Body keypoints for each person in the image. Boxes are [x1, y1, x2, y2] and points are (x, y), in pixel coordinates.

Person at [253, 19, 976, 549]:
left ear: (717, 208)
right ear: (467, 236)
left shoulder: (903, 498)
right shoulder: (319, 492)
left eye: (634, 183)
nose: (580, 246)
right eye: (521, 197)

---

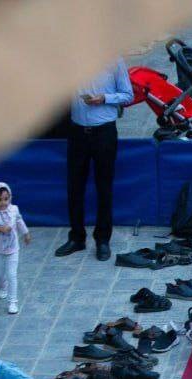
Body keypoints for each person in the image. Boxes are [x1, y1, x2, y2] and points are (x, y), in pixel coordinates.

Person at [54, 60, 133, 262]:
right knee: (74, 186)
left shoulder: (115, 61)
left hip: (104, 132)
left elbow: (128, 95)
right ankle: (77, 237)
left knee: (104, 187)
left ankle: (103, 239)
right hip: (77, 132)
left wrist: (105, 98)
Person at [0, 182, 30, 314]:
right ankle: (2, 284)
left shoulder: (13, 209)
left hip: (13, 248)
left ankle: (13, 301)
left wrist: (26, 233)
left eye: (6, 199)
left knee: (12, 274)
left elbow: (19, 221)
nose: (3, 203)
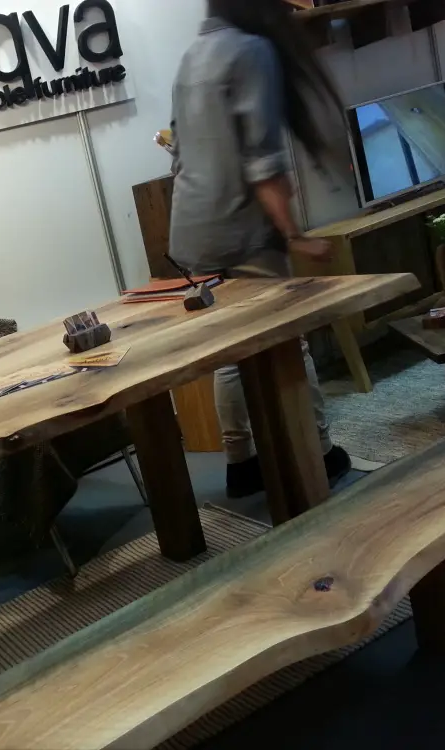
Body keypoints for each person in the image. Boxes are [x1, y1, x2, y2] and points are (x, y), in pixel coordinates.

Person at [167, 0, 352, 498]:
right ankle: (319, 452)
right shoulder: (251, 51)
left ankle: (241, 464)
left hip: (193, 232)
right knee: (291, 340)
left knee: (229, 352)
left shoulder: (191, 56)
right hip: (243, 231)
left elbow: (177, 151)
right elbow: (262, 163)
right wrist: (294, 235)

...

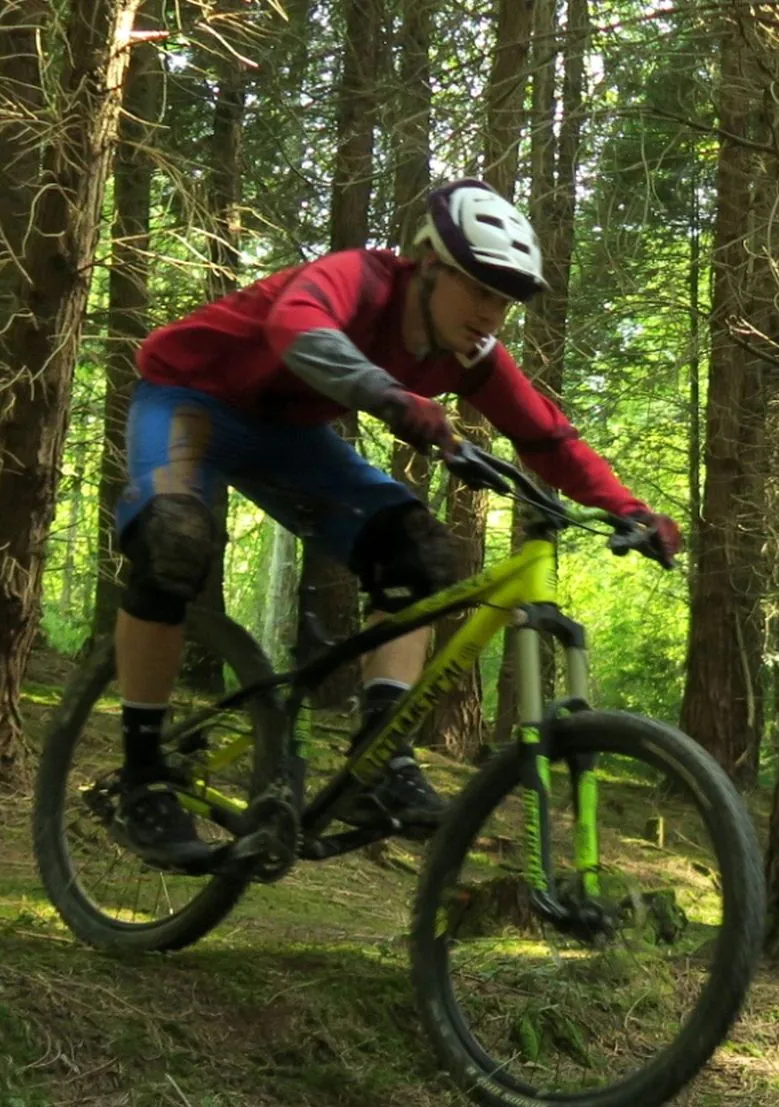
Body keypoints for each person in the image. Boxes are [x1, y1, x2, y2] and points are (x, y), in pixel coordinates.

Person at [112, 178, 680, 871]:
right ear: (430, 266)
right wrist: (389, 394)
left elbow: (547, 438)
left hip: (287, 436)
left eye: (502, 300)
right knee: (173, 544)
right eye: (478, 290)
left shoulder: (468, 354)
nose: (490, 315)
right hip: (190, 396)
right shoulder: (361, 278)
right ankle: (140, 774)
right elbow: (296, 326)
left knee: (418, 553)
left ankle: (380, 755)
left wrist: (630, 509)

YOUR ASSIGNMENT:
Across the listing above, report every line where "knee" occurs.

SOLUTION:
right knee: (74, 186)
left knee: (104, 187)
left knee: (12, 274)
right knee: (291, 340)
left knee: (229, 352)
right knee: (173, 544)
left knee: (418, 553)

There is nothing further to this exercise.